BRIEF: Write out the records once more, exactly as given.

DATA SHOWN Start Marker

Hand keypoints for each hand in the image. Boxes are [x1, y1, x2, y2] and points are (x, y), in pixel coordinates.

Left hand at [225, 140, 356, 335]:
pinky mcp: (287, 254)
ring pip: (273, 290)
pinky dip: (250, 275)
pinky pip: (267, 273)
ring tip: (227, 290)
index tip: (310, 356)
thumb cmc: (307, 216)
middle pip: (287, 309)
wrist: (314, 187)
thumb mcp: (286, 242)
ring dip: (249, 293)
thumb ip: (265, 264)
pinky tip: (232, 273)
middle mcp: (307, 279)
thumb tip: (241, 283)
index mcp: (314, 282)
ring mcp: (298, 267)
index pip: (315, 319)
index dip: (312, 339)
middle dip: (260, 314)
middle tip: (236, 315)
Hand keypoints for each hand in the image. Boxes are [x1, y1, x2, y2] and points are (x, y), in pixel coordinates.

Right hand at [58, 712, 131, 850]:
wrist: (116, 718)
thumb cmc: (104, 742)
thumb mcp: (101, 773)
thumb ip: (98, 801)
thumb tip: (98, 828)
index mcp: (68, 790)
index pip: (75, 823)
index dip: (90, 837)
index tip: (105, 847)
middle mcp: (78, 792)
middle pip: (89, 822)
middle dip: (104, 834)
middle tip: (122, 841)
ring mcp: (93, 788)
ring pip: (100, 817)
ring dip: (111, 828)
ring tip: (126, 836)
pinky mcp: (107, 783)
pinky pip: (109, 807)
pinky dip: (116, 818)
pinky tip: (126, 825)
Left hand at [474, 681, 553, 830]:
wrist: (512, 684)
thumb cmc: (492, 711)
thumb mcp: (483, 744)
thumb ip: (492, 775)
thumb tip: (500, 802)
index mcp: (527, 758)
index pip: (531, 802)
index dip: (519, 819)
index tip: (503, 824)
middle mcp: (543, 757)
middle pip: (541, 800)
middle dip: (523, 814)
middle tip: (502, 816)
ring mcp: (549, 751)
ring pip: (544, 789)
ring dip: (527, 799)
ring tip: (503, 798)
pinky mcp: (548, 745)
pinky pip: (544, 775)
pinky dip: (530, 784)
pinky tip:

DATA SHOWN End Marker

OUTPUT OF THE EXERCISE:
Hand keypoints for each hand in the image. Boxes are [x1, y1, x2, y2] and points are (x, y), in pixel coordinates.

Left hand at [225, 140, 356, 335]:
pinky mcp: (287, 254)
ring pip: (273, 290)
pinky dip: (250, 275)
pinky pip: (267, 273)
ring tip: (227, 290)
index tip: (310, 356)
thumb cmc: (307, 216)
middle pip: (287, 309)
wrist: (314, 187)
thumb mcp: (286, 242)
ring dip: (249, 293)
thumb ip: (265, 264)
pinky tip: (232, 273)
middle mcp: (307, 279)
thumb tip: (241, 283)
index mcp: (314, 282)
ring mcp: (298, 267)
index pip: (315, 319)
index dip: (312, 339)
middle dip: (260, 314)
middle tip: (236, 315)
Hand keypoints for each hand in the image. Boxes are [x1, y1, x2, y2] and points are (x, y), in pixel coordinates.

Right hand at [58, 712, 131, 850]:
wrist: (116, 718)
thumb cmc: (104, 742)
thumb mcp: (101, 773)
thumb ip: (98, 801)
thumb tip: (98, 828)
index mcp: (68, 790)
index pip: (75, 823)
index dip: (90, 837)
index tip: (105, 847)
middle mcp: (78, 792)
middle pip: (89, 822)
middle dip: (104, 834)
middle tip: (122, 841)
ring mcp: (93, 788)
ring pip: (100, 817)
ring dip: (111, 828)
ring tip: (126, 836)
pinky mcp: (107, 783)
pinky pip: (109, 807)
pinky dip: (116, 818)
pinky tip: (126, 825)
Left hand at [474, 681, 553, 830]:
wrist: (512, 684)
thumb cmc: (492, 711)
thumb mcp: (483, 744)
thumb ip: (492, 775)
thumb tip: (500, 802)
index mcp: (527, 758)
index pip: (531, 802)
index dip: (519, 819)
index tip: (503, 824)
middle mcp: (543, 757)
middle pip: (541, 800)
middle dip: (523, 814)
middle tip: (502, 816)
ring mcp: (549, 751)
ring pip: (544, 789)
ring dip: (527, 799)
ring tip: (503, 798)
pinky mcp: (548, 745)
pinky pip: (544, 775)
pinky dip: (530, 784)
pinky tip:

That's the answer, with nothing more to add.